In practice, a healthcare practice with strong HIPAA-aligned security controls will generally satisfy the CPA's reasonable security standard for non-PHI data as well — the controls are not in conflict. The bigger challenge is data governance: knowing which systems hold which categories of data, which categories are PHI (and therefore governed primarily by HIPAA), and which are non-PHI personal data (subject to the CPA if applicable).
An IT provider working with a Colorado healthcare practice should understand both frameworks well enough to ask the right questions about data flows: which systems hold patient data, which hold non-patient personal data, how that data moves between systems and to third parties, and what the retention and deletion policies are. Most IT providers focus exclusively on HIPAA and don't address the CPA gap at all.

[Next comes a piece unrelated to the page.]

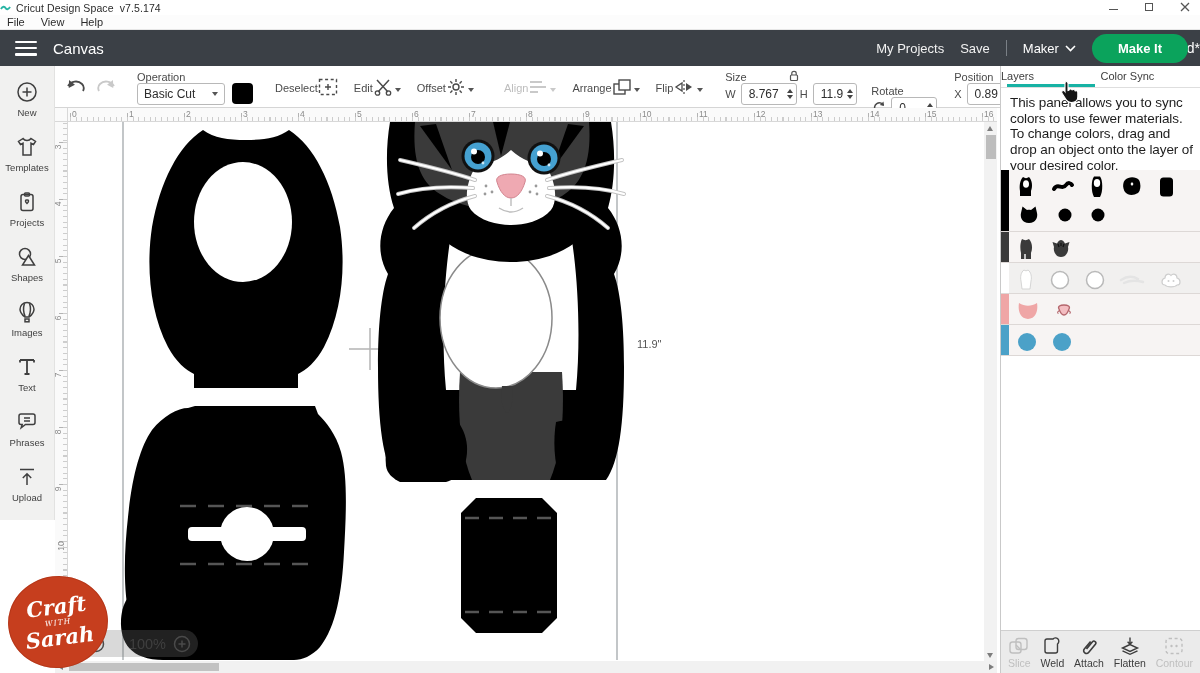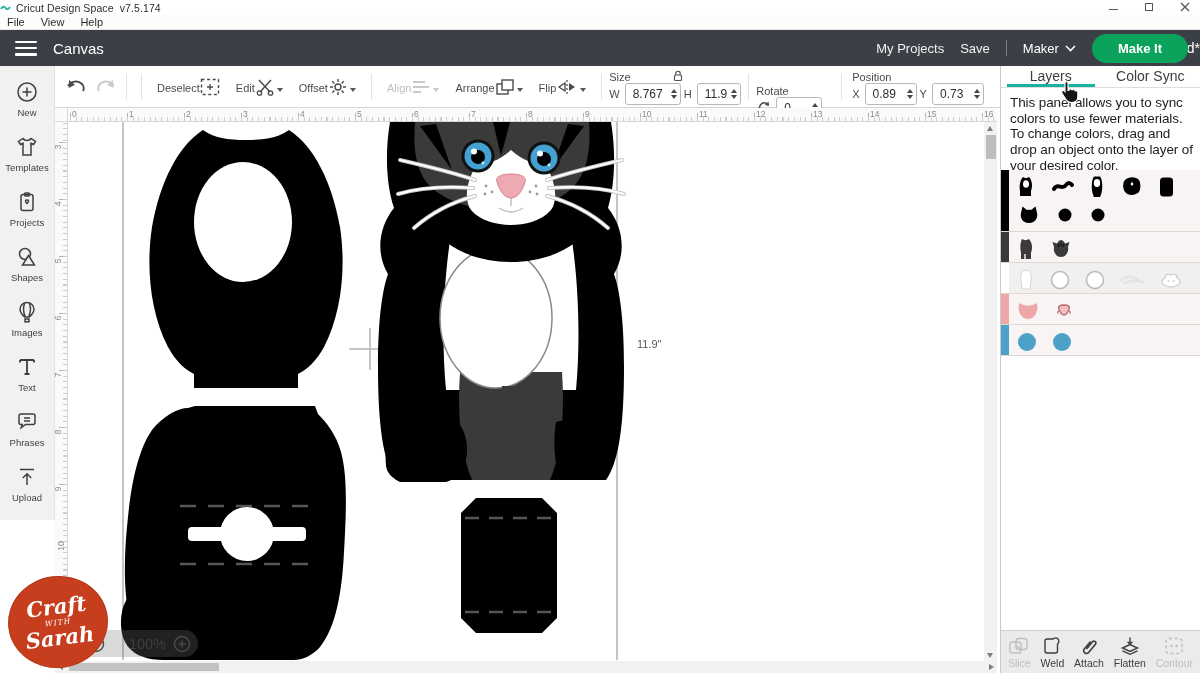"Operation" div.tgroup { html: none -> <div> <span>Operation</span> <div> <span>Basic Cut</span> <span></span> </div> <div></div> </div> }
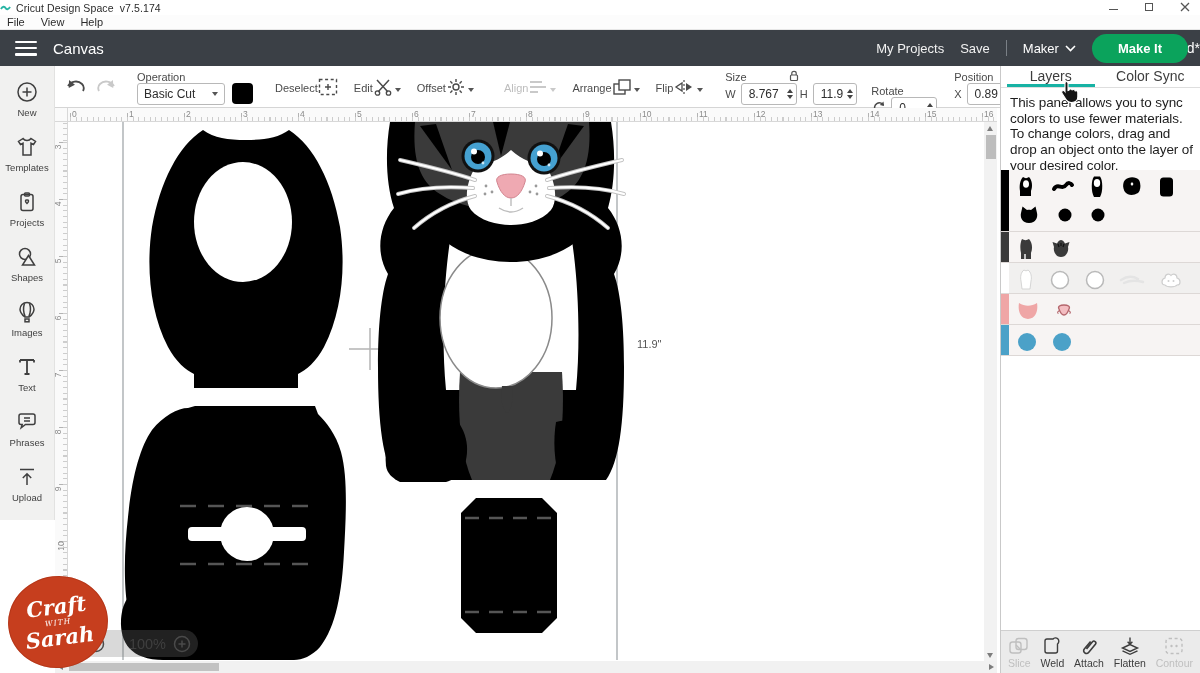"Layers" .ptab { font-size: 14px -> 11px; text-align: center -> none }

Summary: Operating Under Both Laws
For most small Colorado healthcare practices — a single-location dental office, a small primary care group, a nursing home — the CPA's applicability thresholds may not currently be met. But the law is worth understanding for a few reasons:
- Data volumes grow as practices add patients, use more software, and engage in digital marketing
- The breach notification timeline (30 days) applies to Colorado's Security Breach Notification Act regardless of CPA applicability — and it affects healthcare practices directly
- The HIPAA exemption in the CPA is narrower than it's often described, and non-PHI data may not be covered
- As your practice's data practices evolve — particularly if you use marketing platforms, patient engagement tools, or analytics — the CPA picture can change
Disclaimer: This article is for general informational purposes only and does not constitute legal or compliance advice. Both HIPAA and the Colorado Privacy Act are complex regulatory frameworks. Consult a qualified healthcare attorney for guidance specific to your practice's data practices and compliance obligations.